Contribution of environment and genetics to oxidative stress in pancreatic cancer (PC) patients (pts).

Abstract

211 Background: Several risk factors have been identified as contributors to PC development, including tobacco and alcohol use, and exposure to environmental chemicals. A common denominator of these risk factors is the ability to induce oxidative stress/damage. An individual's genetic makeup may also contribute to oxidative stress, as oxidative stress/damage genes exhibit single nucleotide polymorphisms (SNPs), which can alter protein expression or activity. The goal of this study was to (1) determine if increased oxidative stress/damage is observed in PC pts and (2) to assess the contribution of environmental and genetic factors to oxidative stress/damage parameters. Methods: An oxidative stress/damage profile was generated from blood samples of newly diagnosed PC pts (n=20), from non-cohabiting genetic relatives (n=20) and/or from non-genetic relatives living in the same household (n=20).
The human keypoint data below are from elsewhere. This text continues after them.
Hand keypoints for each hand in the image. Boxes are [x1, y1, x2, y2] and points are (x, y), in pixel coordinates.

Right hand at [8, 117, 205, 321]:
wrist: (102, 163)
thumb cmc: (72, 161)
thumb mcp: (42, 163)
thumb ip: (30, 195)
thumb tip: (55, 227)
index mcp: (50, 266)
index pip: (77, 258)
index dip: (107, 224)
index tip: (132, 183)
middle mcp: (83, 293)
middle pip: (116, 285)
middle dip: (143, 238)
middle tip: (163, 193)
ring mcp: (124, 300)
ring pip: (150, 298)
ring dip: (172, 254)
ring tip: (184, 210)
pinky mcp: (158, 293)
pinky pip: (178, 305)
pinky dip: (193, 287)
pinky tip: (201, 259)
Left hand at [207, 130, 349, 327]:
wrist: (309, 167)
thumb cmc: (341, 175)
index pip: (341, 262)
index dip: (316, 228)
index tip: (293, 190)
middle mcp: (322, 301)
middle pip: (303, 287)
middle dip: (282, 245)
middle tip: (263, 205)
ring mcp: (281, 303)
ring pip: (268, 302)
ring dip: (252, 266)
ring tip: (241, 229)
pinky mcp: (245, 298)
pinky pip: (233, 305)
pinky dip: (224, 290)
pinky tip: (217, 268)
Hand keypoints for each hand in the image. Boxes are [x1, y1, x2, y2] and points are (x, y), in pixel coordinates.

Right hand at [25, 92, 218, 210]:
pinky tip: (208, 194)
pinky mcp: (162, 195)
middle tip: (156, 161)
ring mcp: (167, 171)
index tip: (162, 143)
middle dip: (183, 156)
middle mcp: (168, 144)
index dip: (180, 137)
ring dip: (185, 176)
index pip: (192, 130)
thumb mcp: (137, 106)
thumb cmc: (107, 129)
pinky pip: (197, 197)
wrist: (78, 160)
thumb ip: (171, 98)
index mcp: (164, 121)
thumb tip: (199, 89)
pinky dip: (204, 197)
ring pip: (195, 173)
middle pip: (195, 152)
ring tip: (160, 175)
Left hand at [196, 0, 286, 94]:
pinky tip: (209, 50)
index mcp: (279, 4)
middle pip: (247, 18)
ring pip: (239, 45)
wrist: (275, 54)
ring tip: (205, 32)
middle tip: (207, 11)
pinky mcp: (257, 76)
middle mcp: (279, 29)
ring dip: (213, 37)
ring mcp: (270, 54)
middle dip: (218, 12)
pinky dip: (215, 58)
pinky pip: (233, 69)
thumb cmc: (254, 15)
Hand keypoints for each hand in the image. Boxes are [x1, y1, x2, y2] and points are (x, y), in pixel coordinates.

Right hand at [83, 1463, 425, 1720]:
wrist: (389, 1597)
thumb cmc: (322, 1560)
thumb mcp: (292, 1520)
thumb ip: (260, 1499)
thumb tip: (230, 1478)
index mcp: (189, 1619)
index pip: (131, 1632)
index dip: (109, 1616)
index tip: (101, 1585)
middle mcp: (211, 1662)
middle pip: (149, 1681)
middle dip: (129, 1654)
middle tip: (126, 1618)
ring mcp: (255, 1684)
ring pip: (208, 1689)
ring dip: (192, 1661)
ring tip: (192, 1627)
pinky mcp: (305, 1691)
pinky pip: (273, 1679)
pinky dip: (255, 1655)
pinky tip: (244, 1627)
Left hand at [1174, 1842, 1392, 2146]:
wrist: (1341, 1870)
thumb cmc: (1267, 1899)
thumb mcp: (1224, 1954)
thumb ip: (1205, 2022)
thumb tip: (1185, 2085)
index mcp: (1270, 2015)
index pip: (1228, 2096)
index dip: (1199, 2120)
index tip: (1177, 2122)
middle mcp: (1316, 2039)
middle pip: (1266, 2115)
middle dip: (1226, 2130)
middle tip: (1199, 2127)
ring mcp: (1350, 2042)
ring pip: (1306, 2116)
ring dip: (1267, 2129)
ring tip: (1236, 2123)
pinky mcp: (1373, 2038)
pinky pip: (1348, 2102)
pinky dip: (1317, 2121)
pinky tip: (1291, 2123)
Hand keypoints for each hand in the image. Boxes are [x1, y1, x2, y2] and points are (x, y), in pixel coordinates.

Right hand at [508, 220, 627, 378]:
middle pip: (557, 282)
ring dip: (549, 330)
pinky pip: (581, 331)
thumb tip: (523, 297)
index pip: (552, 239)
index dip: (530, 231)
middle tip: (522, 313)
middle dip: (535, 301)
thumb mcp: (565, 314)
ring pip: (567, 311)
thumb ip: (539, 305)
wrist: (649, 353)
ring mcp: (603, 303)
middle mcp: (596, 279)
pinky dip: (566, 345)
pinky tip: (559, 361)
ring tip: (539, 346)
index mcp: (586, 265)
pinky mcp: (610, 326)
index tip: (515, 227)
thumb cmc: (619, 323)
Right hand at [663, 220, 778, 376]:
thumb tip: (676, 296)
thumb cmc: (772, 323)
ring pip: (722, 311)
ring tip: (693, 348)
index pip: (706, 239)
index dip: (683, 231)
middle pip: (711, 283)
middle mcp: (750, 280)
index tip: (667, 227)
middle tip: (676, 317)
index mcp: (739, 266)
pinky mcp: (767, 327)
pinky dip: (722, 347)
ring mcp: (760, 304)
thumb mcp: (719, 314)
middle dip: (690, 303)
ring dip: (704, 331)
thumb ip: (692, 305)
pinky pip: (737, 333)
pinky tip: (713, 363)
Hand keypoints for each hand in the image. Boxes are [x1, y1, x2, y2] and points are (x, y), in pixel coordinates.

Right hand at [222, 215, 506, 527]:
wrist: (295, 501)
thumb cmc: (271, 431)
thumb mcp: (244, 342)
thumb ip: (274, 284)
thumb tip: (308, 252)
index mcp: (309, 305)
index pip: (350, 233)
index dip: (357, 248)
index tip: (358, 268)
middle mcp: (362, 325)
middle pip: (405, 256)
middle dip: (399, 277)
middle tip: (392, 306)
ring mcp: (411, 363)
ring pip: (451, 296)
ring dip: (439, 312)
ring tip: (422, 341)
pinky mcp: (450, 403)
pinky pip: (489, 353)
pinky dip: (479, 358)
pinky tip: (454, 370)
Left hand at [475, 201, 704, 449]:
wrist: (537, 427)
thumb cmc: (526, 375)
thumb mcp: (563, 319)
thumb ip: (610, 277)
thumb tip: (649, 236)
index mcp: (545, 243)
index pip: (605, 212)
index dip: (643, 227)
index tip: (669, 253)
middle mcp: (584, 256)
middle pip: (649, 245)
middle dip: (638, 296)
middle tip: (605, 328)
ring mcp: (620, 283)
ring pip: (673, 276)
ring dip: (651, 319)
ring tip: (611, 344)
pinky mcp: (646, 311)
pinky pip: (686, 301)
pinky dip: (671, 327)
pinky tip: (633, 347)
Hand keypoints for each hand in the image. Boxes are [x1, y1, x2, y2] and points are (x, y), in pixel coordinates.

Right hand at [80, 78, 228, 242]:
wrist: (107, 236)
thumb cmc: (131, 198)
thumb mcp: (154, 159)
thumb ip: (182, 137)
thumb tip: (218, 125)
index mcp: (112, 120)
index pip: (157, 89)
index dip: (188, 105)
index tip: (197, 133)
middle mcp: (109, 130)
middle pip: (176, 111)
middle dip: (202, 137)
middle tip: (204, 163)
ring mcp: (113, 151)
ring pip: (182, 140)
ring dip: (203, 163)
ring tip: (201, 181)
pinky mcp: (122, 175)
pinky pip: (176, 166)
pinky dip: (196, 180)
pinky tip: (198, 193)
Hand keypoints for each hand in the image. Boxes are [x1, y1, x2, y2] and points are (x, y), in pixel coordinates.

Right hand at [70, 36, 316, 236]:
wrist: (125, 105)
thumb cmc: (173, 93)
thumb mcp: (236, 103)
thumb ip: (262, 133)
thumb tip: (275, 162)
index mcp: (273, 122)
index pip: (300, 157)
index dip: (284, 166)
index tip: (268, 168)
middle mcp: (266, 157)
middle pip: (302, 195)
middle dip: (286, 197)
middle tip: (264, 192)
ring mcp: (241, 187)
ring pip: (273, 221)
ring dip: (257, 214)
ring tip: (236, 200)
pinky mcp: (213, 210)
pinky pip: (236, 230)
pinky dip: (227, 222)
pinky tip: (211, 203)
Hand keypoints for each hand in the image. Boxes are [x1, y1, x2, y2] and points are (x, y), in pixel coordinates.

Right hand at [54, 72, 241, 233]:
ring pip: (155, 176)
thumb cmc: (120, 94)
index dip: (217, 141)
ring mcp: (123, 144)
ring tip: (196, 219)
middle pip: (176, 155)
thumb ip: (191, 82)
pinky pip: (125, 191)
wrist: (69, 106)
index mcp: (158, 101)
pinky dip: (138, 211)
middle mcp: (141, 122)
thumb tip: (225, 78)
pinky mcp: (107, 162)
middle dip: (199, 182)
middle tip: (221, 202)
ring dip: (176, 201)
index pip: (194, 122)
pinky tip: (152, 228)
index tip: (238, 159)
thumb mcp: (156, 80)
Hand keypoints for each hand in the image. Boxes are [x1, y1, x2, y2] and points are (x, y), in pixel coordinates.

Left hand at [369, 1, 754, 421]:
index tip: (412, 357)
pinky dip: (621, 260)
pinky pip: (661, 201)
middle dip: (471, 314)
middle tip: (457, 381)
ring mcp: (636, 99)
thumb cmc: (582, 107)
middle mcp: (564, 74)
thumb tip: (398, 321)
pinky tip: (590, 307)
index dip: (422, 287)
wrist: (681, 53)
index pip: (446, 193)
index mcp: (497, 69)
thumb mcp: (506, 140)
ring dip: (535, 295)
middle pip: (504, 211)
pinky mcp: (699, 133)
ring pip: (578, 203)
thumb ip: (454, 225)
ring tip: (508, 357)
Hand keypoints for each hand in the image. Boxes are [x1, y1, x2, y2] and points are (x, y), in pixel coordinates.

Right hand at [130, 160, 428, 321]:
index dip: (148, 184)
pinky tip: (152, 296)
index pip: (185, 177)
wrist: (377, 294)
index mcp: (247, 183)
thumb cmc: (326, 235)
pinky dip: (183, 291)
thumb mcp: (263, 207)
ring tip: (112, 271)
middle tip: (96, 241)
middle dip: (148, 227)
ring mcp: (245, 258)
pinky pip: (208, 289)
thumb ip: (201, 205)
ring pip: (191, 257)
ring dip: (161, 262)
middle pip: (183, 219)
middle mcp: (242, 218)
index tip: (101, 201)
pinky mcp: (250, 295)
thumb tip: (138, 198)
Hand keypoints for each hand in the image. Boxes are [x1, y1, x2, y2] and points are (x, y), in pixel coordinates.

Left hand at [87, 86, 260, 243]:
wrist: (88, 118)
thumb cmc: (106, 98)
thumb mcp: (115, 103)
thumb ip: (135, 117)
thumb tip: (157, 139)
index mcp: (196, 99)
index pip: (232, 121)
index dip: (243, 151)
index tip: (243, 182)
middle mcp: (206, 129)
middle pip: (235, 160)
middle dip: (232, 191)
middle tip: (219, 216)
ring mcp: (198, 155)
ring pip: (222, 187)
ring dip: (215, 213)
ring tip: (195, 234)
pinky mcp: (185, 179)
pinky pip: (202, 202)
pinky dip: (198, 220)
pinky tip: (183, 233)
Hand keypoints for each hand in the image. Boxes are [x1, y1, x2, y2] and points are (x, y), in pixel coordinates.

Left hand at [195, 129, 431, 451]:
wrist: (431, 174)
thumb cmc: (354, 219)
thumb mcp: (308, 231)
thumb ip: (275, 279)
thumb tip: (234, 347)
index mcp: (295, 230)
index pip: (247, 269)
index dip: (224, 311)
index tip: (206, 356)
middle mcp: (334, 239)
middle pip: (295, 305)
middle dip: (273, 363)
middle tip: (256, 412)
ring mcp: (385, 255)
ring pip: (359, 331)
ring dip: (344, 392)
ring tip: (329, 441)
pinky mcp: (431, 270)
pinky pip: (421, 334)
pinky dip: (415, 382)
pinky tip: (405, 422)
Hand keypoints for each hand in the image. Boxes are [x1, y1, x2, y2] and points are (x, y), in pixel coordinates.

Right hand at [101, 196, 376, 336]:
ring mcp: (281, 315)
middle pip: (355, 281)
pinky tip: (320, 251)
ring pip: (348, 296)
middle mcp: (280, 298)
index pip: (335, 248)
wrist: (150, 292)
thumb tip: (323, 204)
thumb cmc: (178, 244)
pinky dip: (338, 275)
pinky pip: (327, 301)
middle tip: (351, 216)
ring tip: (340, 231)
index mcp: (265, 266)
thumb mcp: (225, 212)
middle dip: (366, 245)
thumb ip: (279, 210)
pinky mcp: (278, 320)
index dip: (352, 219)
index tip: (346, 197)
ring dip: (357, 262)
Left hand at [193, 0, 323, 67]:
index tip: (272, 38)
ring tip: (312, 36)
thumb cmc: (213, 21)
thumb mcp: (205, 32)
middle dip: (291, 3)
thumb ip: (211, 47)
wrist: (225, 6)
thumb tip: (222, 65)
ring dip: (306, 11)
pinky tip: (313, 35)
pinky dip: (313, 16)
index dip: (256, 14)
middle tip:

This profile consisted of measurement of total antioxidant capacity (Trolox equivalent antioxidant capacity, TEAC), direct and oxidative DNA damage (COMET), and malondialdehyde (MDA) levels. Expression of SNPs in selected oxidative stress/response genes was also evaluated. Environmental and dietary/lifestyle information was collected using a detailed questionnaire. Results: PC pts, when compared to healthy nonrelated but cohabitating relatives, displayed a significant increase in direct DNA damage (p=0.002), while oxidative DNA damage, TEAC and MDA levels were similar. When comparing PC pts to healthy genetic relatives, increased levels of TEAC, direct and oxidative DNA damage approached or were statistically significant (p = 0.061, 0.002, and 0.062 respectively). Analysis of 26 selected SNPs in oxidative stress/ damage genes in the PC pts vs healthy controls revealed that expression of CYP2A6 (L160H), rs1801272, and TNF (-308G>A), rs1800629, approached statistical significance (p=0.05 and 0.20 respectively). Conclusions: Increased oxidative DNA damage observed in PC pts vs healthy related, but non-cohabitating relatives, suggests that environmental exposures contribute to oxidative stress. In combination with a specific genetic background, environmental influences may increase the risk of PC. No significant financial relationships to disclose.